Please copy the lines below exactly, from the first one through the line showing "Document page, 1275x1650 pixels.".

____ Available records

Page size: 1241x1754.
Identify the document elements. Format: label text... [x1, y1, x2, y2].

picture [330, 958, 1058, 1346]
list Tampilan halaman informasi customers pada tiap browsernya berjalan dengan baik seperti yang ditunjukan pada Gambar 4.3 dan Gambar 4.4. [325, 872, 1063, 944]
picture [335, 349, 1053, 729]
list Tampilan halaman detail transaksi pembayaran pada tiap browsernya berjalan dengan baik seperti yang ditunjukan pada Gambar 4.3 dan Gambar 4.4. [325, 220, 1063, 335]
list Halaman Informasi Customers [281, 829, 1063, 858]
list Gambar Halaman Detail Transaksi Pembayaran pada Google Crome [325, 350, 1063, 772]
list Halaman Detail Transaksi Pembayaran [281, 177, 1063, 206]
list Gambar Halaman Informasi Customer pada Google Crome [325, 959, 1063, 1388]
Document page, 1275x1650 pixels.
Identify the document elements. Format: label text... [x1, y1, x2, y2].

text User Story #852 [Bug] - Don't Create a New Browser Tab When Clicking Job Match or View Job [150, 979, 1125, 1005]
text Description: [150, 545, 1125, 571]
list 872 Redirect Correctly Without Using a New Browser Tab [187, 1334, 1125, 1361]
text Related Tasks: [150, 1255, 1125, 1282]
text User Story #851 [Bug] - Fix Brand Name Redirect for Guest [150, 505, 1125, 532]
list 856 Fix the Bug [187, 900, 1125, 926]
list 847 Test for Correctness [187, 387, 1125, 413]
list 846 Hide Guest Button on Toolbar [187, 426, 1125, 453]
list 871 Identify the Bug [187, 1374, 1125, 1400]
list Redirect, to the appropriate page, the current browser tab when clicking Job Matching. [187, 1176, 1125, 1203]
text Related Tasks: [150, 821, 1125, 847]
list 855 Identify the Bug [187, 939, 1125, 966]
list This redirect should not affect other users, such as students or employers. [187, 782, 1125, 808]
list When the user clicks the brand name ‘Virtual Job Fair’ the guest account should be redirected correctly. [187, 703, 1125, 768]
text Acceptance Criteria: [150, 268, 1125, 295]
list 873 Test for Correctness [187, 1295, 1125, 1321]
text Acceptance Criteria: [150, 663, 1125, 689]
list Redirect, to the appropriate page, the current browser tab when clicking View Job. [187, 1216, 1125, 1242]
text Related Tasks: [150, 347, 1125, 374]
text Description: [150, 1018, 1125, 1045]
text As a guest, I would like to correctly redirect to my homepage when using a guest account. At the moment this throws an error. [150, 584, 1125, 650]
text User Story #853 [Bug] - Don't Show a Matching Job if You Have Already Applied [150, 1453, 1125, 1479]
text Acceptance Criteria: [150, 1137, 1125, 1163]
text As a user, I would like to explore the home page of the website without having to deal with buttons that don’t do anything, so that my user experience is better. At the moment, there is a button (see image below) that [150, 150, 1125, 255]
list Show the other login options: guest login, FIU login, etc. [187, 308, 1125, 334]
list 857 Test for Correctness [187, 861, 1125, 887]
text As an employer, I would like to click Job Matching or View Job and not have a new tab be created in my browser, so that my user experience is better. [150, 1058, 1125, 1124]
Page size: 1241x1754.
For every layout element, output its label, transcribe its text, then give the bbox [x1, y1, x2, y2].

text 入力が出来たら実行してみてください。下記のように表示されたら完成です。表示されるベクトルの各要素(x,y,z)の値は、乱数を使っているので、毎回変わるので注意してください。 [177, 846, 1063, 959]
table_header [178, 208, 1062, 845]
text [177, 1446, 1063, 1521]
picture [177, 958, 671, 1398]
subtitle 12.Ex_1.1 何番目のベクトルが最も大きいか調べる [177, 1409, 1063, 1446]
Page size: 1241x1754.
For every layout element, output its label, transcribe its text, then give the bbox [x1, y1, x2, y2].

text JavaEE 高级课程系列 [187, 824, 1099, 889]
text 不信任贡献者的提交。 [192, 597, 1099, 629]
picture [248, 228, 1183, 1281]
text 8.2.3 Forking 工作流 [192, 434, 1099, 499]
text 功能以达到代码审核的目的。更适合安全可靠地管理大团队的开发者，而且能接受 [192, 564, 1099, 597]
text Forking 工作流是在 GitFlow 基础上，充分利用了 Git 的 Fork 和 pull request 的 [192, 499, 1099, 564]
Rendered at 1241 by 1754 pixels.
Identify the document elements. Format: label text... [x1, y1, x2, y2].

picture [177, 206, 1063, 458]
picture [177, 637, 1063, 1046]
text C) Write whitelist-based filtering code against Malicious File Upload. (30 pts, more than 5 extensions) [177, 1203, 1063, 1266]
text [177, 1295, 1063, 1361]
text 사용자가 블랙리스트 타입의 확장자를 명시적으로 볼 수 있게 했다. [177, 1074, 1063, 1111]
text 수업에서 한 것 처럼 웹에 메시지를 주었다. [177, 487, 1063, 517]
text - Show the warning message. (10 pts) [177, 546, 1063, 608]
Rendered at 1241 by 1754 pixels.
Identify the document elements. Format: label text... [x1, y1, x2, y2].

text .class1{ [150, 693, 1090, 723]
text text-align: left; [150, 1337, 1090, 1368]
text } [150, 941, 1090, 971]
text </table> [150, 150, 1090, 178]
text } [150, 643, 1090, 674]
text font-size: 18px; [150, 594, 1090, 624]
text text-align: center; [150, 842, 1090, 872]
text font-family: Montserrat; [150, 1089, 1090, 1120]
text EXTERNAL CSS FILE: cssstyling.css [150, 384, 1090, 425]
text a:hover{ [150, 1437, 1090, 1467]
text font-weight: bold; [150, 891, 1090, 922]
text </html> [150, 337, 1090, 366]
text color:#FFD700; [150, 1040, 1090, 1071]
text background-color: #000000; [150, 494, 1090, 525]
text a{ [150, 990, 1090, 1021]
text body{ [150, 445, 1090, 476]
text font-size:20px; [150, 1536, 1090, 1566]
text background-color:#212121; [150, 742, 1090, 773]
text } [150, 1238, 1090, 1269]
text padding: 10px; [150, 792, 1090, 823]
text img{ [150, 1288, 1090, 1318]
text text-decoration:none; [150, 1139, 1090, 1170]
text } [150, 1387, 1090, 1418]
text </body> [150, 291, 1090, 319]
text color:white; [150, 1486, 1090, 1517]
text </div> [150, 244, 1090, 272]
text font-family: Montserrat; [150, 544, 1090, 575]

________

§ Result of this exercise
Page size: 1241x1754.
Identify the document elements. Format: label text... [x1, y1, x2, y2].

picture [330, 958, 1058, 1346]
list Tampilan halaman informasi customers pada tiap browsernya berjalan dengan baik seperti yang ditunjukan pada Gambar 4.3 dan Gambar 4.4. [325, 872, 1063, 944]
picture [335, 349, 1053, 729]
list Tampilan halaman detail transaksi pembayaran pada tiap browsernya berjalan dengan baik seperti yang ditunjukan pada Gambar 4.3 dan Gambar 4.4. [325, 220, 1063, 335]
list Halaman Informasi Customers [281, 829, 1063, 858]
list Gambar Halaman Detail Transaksi Pembayaran pada Google Crome [325, 350, 1063, 772]
list Halaman Detail Transaksi Pembayaran [281, 177, 1063, 206]
list Gambar Halaman Informasi Customer pada Google Crome [325, 959, 1063, 1388]
Document page, 1275x1650 pixels.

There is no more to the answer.